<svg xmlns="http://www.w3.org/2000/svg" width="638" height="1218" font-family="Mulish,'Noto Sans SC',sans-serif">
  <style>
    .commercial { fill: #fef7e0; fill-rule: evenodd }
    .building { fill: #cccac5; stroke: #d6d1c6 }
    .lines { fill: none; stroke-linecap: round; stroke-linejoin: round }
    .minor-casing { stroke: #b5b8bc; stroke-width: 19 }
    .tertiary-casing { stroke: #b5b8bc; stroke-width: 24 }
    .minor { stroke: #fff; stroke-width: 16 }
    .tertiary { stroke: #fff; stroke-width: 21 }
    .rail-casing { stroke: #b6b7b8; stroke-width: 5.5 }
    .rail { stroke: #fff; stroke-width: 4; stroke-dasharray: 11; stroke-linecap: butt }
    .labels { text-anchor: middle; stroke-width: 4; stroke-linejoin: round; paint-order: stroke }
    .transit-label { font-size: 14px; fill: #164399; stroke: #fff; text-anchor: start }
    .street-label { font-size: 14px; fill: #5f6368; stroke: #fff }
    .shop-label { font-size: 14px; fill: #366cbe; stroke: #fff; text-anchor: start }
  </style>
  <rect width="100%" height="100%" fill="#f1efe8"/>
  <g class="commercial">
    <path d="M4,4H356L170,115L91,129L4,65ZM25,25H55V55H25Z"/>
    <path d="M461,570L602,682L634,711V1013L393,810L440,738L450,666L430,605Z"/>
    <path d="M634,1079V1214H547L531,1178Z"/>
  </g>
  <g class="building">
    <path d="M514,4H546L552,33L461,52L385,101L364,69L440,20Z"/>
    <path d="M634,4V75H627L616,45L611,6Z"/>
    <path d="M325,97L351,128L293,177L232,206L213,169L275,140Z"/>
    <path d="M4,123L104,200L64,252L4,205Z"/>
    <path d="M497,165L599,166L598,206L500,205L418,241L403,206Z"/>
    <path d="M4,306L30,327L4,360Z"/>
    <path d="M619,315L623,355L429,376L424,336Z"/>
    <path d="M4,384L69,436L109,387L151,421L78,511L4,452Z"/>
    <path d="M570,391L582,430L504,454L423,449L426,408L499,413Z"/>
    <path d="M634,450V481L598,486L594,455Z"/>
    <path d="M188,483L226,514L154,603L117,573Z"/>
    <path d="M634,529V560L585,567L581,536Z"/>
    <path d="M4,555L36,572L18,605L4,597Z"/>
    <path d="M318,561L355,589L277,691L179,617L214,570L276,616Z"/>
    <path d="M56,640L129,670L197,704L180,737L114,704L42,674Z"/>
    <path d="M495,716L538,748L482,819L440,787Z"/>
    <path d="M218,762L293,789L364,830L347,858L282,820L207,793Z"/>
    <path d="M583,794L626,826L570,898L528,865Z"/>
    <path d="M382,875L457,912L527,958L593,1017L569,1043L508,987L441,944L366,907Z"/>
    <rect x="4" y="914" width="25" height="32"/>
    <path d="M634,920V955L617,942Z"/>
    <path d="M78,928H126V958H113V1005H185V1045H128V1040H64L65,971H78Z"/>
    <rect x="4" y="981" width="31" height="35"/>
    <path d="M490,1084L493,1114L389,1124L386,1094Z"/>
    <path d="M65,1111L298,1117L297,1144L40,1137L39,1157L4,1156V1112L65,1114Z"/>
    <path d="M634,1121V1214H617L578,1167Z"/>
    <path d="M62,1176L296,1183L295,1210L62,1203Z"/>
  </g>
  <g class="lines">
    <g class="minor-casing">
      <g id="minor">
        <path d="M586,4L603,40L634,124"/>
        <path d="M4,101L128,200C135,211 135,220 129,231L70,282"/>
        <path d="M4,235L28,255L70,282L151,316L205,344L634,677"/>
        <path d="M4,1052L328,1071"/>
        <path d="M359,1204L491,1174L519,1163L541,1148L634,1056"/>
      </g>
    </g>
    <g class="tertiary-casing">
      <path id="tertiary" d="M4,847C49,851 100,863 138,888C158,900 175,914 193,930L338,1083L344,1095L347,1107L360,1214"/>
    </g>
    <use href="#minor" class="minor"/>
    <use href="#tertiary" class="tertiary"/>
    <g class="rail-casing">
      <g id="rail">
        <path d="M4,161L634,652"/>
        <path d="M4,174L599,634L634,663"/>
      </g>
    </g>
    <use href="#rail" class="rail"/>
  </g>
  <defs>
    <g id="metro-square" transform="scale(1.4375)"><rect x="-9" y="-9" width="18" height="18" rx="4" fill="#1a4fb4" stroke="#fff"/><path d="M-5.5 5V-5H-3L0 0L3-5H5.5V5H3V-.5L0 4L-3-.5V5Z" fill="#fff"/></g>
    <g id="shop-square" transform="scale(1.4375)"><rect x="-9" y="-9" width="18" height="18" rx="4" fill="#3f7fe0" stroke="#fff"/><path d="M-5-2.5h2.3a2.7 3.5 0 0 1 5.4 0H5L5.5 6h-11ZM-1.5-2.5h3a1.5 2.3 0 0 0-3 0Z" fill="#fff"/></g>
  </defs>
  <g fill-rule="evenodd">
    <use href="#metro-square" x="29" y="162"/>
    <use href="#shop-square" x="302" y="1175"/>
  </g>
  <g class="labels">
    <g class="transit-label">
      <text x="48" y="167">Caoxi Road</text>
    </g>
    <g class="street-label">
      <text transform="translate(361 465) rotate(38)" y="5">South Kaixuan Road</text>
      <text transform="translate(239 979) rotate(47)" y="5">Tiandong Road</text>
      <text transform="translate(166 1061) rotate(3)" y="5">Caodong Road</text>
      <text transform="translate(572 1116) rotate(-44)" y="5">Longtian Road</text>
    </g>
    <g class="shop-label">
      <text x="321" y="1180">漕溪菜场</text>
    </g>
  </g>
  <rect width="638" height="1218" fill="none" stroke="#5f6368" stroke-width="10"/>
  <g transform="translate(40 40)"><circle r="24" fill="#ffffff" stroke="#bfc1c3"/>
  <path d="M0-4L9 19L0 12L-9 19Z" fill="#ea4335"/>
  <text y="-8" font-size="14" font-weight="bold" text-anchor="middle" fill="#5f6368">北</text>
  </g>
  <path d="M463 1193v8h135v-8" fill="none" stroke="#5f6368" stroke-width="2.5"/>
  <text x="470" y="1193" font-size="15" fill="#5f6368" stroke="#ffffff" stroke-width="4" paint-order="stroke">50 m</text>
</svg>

◆ EXERCISE AIM ◆
Look through the records above for the string "lines", then copy every line that has it.

◆ ANSWER SECTION ◆
    .lines { fill: none; stroke-linecap: round; stroke-linejoin: round }
  <g class="lines">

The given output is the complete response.